The National Alliance to Support Legitimacy — an umbrella group comprised of supporters of deposed President Mohamed Morsi — also condemned the attack, stressing the sanctity and holiness of places of worship, state institutions as well as public and private property.

The alliance also called for a swift investigation into the attack.

Al-Azhar Grand Sheikh Ahmed Tayyeb issued a statement condemning the attack as a criminal action that goes against religion and morals, and sent his condolences to the victim’s families. The Grand Mufti of Egypt also expressed his condolences.

In a statement released from its press office in London, the recently banned Muslim Brotherhood offered its “deepest condolences to the families of those killed and injured in this senseless act of violence outside the Coptic Church in the district of Warraq.”

“We are saddened to see that, far from fulfilling their duty of care, the military-backed authorities continue to turn a blind eye to deliberate acts of arson, vandalism and murder,” the statement said. “It is painful to note that Beshay Lotfi, priest of Warraq Church where the attack took place, confirms a total lack of police protection since June 30.”

The Salafi Nour Party also condemned the attack. In a statement carried by MENA, spokesperson Sherif Taha said that the group deplored any bloodshed, whether of Christians or Muslims, and that such incidents will lead to civil strife.

A number of liberal parties also condemned the attack. The Dostour Party described the incident as “another stab directed at the heart of Egypt by its enemies,” but added that the country would continue to stand united against sectarianism.

Abdullah al-Nasser Helmy, secretary general of the Sufi Alliance, denounced what he described as the cowardly terrorist attack.

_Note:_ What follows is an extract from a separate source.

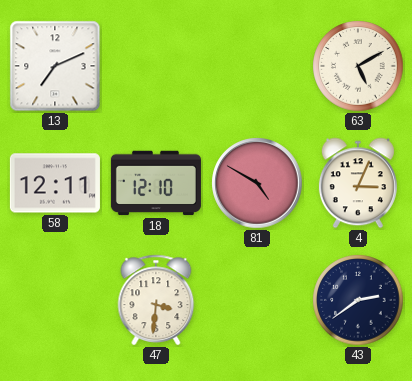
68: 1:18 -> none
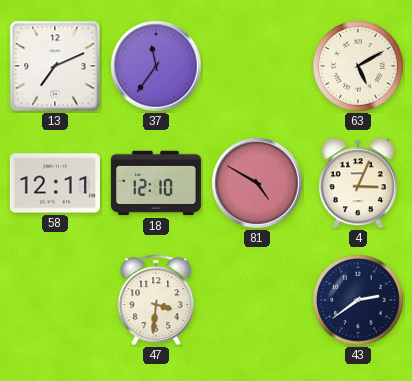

Attacks against churches and sectarian violence have increased across Egypt following Morsi’s ouster on July 3. Critics have slammed the interim government for its failure to respond to the ongoing crisis.

The Maspero Youth Coalition accused the government of failing to protect the Coptic community, and blamed the authorities for the upswing in sectarian violence in the aftermath of the violent dispersal of two pro-Morsi sit-ins on August 14 that left over 600 people dead.

The coalition called for demonstrations in front of the Cabinet headquarters on Tuesday at noon to demand Interior Minister Mohamed Ibrahim’s removal, and for security officials to be held accountable for their failure to protect Christians.